Для Дедова подобный сюжет противоречит самой цели искусства. «Что за поэзия в грязи! … по-моему, вся эта мужичья полоса в искусстве – чистое уродство. Кому нужны эти пресловутые репинские “Бурлаки”? … Где здесь красота, гармония, изящное?» Рябинин, по его верному замечанию, своей целью ставит изобразить противоположность красоты, «положительно безобразное»[557].
В романе Достоевского «Идиот» Ипполит Терентьев размышляет о натуралистичном изображении Христа в гробу кисти Гольбейна, на котором показано тело человека таким, каким оно было бы, если бы он вытерпел огромные страдания. «Если так ужасна смерть и так сильны законы природы, то как же одолеть их? – размышляет Ипполит, и мы вместе с ним. – Как одолеть их, когда не победил их теперь даже тот, который побеждал и природу при жизни своей …? … И если бы этот самый учитель мог увидать свой образ накануне казни, то так ли бы сам он взошел на крест и так ли бы умер, как теперь?» Гольбейну удалось изобразить искусство уродливого, форму, становящуюся бесформенной. Ипполит задается вопросом: «Может ли мерещиться в образе то, что не имеет образа?» Очевидно, да[558].
Дедов надеется умиротворить публику, позволив ей наслаждаться красотой, в то время как Рябинин не желает, чтобы зрители считали его картину простым произведением искусства. Наоборот, он стремится стереть эстетическое расстояние и увлечь зрителей в мир своего персонажа, в котором они становятся нравственно ответственными за наблюдаемые ими страдания. Рябинин обращается к изображенному им рабочему: «Приди, силою моей власти прикованный к полотну, смотри с него на эти фраки и трэны, крикни им: я – язва растущая! Ударь их в сердце, лиши их сна, стань перед их глазами призраком! Убей их спокойствие, как ты убил мое»[559].
Процесс создания этой картины поглощает художника, который словно живет в ужасном мире, изображаемом им. В те минуты, когда он не работает над картиной, Рябинин пытается накрыть ее, но она все равно его преследует. Он заболевает, страдает от ужасных кошмаров, а выздоровев, полностью бросает живопись.
Подобное искусство, достигшее своей цели, словно хватает нас за горло, так что мы не можем пройти мимо и должны реагировать на него, как нравственные существа. Толстой также пытался достичь такого эффекта в некоторых из своих повестей, в особенности в «Севастополе в декабре месяце» и «Смерти Ивана Ильича»[560]. В советский период опасное чтение запрещенных книг фактически превращало читателей в пособников преступления. Это типично русский способ чтения. Я уже приводил цитату Гроссмана из «Треблинского ада»: «Долг писателя рассказать страшную правду, гражданский долг читателя узнать ее. Всякий, кто отвернется, закроет глаза и пройдет мимо, оскорбит память погибших»[561].
Опираясь на собственный печальный опыт пребывания в психиатрической больнице, Гаршин в своем известном рассказе «Красный цветок» изображает идеалиста, который понимает, что сошел с ума, и тем не менее верит в свои безумные рассуждения. Если принять безумие за метафору, то это описание подходит для многих идеалистов такого типа. «Его состояние было странною смесью правильных суждений и нелепостей», – объясняет рассказчик. Главный герой понимает, что находится среди душевнобольных, и все же видит в каждом из них «какое-нибудь тайно скрывающееся или скрытое лицо»[562]. Некоторые идеалисты, что было известно Гаршину по опыту, способны верить в то, что одновременно считают невозможным.

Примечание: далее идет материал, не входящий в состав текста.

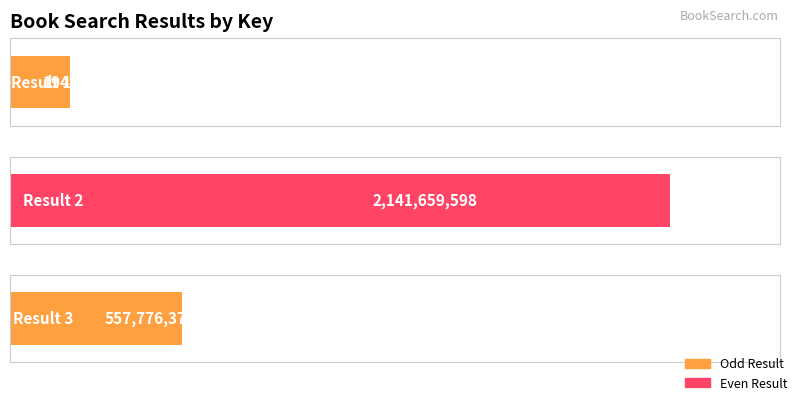

True or false: the data shows 3744399191 at 2.

False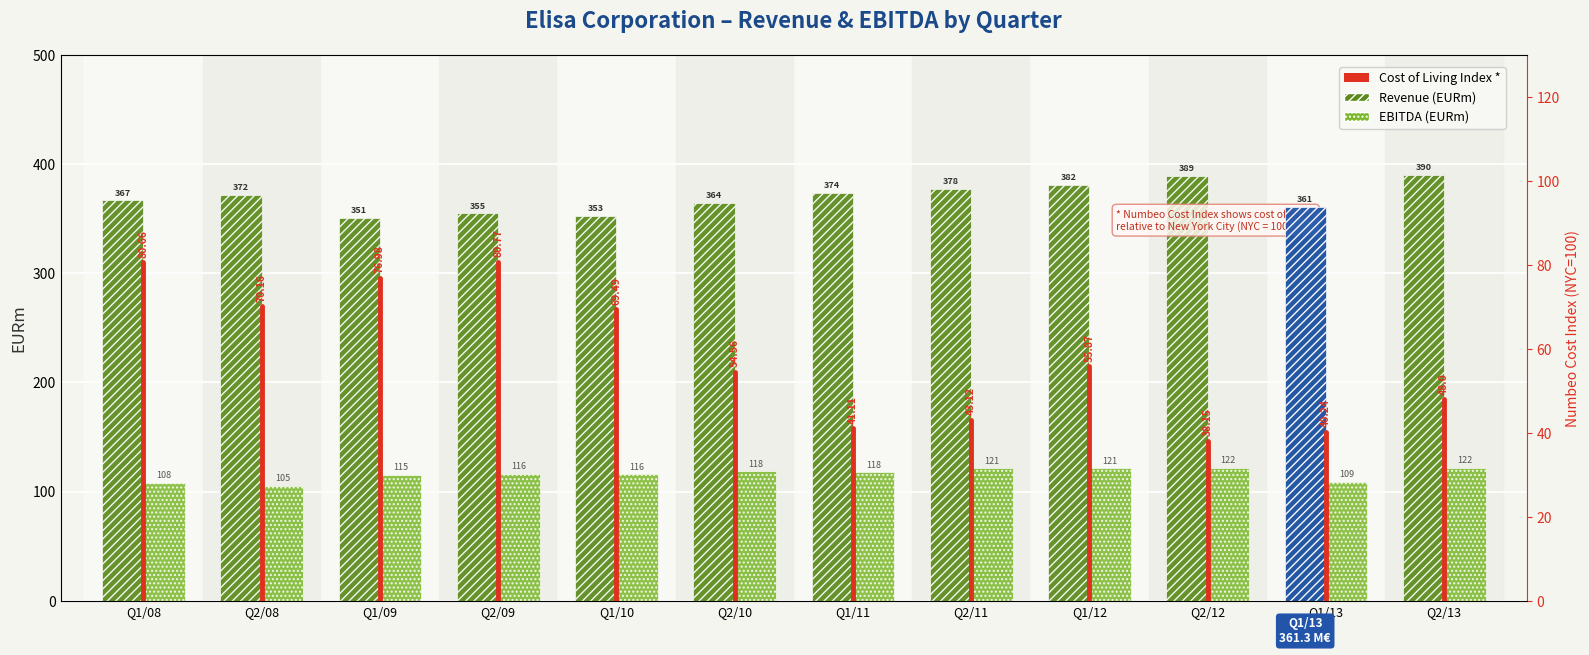

What is the label of the 7th bar from the left?

Q1/11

Герой рассказа верит в свою миссию. Он призван «исполнить дело, смутно представлявшееся ему гигантским предприятием, направленным к уничтожению зла на земле». Все зло, полагает он, происходит от трех красных цветков, растущих в больничном дворе. Каждый цветок красный, потому что впитал в себя «всю невинно пролитую кровь» человечества. «Это было таинственное страшное существо, противоположность Богу, Ариман, принявший скромный и невинный вид»[563]. Герой придумывает способ сорвать цветы, и каждый из них на ночь прижимает к груди, чтобы победить зло, вобрав его в себя. Как и в рассказе «Художники», принятие на себя ответственности требует саморазрушения. Несмотря на питательную диету, прописанную доктором, герой стремительно теряет вес. Он полностью поглощен своей миссией. Иначе и быть не может для идеалиста такого типа.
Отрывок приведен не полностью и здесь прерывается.